In May 2022, Mark Zandi, the chief economist at Moody’s Analytics, made a bold prediction about the housing market. He stated that the market had reached its peak and a housing correction was imminent. Zandi anticipated that national home prices would remain stagnant, while cities like Boise and Austin, known for their frothy housing markets, would experience a decline of 5% to 10% in home prices.
Zandi attributed this forecast to the Pandemic Housing Boom, which had caused home prices in many markets to become detached from local income levels and other fundamental factors. In the second quarter of 2022, Moody’s Analytics estimated that the U.S. housing market was overvalued by 26.98%, surpassing the peak overvaluation during the housing bubble era in the fourth quarter of 2022, which stood at 22.22%. This overvaluation was significantly higher than the 2.17% recorded in the second quarter of 2018.
Now, as we fast-forward to spring 2023, the underlying fundamentals of the housing market are already showing signs of improvement.
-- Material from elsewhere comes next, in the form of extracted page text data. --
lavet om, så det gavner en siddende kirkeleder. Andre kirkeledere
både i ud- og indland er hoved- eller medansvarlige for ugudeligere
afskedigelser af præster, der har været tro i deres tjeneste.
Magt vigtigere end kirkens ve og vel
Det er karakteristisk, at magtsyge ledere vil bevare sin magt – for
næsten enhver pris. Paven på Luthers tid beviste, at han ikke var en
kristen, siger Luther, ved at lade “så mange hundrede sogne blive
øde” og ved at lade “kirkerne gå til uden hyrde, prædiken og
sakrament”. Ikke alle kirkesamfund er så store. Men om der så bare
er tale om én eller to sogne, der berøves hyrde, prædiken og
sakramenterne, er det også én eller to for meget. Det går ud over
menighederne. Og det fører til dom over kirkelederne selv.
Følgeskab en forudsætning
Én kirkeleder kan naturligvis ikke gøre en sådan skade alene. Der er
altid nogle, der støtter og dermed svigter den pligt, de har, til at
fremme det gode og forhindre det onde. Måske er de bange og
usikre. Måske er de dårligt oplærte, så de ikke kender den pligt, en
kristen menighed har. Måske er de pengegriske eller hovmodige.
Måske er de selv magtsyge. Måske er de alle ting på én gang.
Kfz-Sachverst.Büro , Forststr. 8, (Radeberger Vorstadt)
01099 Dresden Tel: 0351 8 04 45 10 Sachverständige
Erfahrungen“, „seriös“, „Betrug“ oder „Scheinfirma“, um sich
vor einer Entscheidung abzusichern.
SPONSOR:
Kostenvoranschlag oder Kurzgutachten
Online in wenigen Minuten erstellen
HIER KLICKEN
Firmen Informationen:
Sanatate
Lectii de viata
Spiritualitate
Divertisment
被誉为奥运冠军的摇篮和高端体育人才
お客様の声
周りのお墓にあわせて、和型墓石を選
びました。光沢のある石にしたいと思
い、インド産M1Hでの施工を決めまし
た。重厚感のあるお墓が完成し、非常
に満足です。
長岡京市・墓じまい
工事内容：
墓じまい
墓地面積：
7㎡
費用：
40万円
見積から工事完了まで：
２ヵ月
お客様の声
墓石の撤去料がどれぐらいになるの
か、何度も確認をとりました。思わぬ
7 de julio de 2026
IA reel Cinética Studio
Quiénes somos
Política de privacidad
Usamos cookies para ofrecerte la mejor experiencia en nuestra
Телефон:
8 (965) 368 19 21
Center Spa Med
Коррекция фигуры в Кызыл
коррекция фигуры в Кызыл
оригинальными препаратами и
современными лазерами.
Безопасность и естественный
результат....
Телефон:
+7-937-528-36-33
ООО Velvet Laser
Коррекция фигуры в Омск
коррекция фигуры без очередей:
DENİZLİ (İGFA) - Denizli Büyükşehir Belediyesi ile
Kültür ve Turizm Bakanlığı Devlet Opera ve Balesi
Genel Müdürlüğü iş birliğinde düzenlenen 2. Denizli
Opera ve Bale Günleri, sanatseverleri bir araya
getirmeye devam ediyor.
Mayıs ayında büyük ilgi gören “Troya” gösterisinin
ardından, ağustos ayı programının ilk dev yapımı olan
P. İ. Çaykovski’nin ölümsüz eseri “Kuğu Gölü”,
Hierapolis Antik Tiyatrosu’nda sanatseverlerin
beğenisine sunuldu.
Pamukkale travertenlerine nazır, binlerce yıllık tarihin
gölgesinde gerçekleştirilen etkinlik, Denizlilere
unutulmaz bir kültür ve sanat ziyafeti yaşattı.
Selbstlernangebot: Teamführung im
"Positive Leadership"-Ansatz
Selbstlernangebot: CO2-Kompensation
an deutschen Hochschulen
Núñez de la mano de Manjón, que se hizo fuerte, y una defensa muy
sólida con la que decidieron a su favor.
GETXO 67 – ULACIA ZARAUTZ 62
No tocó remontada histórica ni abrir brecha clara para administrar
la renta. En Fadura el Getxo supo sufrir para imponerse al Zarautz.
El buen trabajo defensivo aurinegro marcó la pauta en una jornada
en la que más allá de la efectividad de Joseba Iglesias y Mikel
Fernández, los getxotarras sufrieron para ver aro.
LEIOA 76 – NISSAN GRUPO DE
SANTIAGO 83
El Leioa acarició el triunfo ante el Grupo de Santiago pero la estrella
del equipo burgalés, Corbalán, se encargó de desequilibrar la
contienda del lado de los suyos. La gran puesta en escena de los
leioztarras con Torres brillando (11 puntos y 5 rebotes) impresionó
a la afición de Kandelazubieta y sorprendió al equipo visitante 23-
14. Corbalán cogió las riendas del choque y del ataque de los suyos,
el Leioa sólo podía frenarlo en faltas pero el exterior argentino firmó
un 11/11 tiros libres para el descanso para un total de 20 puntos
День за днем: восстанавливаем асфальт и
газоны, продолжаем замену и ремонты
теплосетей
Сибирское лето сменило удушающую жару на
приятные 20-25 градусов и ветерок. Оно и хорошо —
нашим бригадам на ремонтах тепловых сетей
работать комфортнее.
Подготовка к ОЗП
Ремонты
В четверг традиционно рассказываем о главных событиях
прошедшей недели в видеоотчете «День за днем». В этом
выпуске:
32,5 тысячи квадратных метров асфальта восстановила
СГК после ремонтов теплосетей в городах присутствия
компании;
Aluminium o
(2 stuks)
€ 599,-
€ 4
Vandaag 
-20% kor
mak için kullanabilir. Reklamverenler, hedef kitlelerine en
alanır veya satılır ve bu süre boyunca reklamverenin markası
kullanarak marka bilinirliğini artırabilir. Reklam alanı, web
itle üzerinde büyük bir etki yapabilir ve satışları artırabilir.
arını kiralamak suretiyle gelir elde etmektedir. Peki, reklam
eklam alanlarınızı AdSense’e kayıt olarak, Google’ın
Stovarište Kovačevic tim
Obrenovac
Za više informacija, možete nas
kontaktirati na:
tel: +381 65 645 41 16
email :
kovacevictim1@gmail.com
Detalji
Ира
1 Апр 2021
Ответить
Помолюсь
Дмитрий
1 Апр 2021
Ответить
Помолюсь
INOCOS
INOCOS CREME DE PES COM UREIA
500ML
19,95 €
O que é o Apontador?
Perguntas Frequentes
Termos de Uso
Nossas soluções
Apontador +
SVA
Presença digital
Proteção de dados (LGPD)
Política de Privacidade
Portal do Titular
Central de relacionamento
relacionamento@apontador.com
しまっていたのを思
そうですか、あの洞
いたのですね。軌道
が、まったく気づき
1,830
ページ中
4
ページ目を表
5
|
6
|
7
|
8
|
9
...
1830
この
Zandi’s prediction proved to be accurate as the housing market did enter a correction phase in the latter part of 2022, leading to a decline of around 10% in prices in overheated markets such as Austin and Boise. With falling prices in these hot markets and increasing household incomes, the housing market in spring 2023 is not as overvalued as it was in spring 2022.
A recent analysis conducted by Moody’s Analytics reveals that the U.S. housing market was overvalued by only 16.85% in the first quarter of 2023, indicating an improvement of nearly 10 percentage points from the second quarter of 2022. Even in Boise, which had an overvaluation of 71.48% in the second quarter of 2022, the level of overvaluation has decreased to 54.02%. This analysis provides a comprehensive view of the overvaluation or undervaluation scores for the 440 largest markets in the United States from the first quarter of 2000 to the first quarter of 2023.
The question now arises: Will housing market fundamentals continue to improve beyond the first quarter of 2023? Housing economists, closely monitoring the rise in home prices in most regional markets this spring, have differing opinions on the matter.
Firms like CoreLogic and Zillow predict that the limited inventory levels will drive national home prices up by 4.6% and 4.8%, respectively, over the next year. If these optimistic forecasts materialize, it would indicate a halt to the ongoing healing of the housing market fundamentals.
However, if Zandi’s predictions hold true, the overvalued levels will continue to decline. As mortgage rates surged in 2022, Zandi revised his outlook. In October 2022, he forecasted a decline of around 10% in national home prices from peak to trough, with the expected bottom occurring in 2024 or 2025. Moody’s Analytics forecast model predicts an 8.6% peak-to-trough decline nationally, including a 4.4% decline in 2023 alone.
For Zandi’s prediction to come true, overheated regional housing markets would need to once again enter a correction phase during the slower months later this year.
Out of the 404 largest markets tracked by Moody’s Analytics, 17 are currently undervalued. These include markets such as Chicago and Baton Rouge, as well as San Francisco, which was significantly affected by the housing correction in the second half of 2022.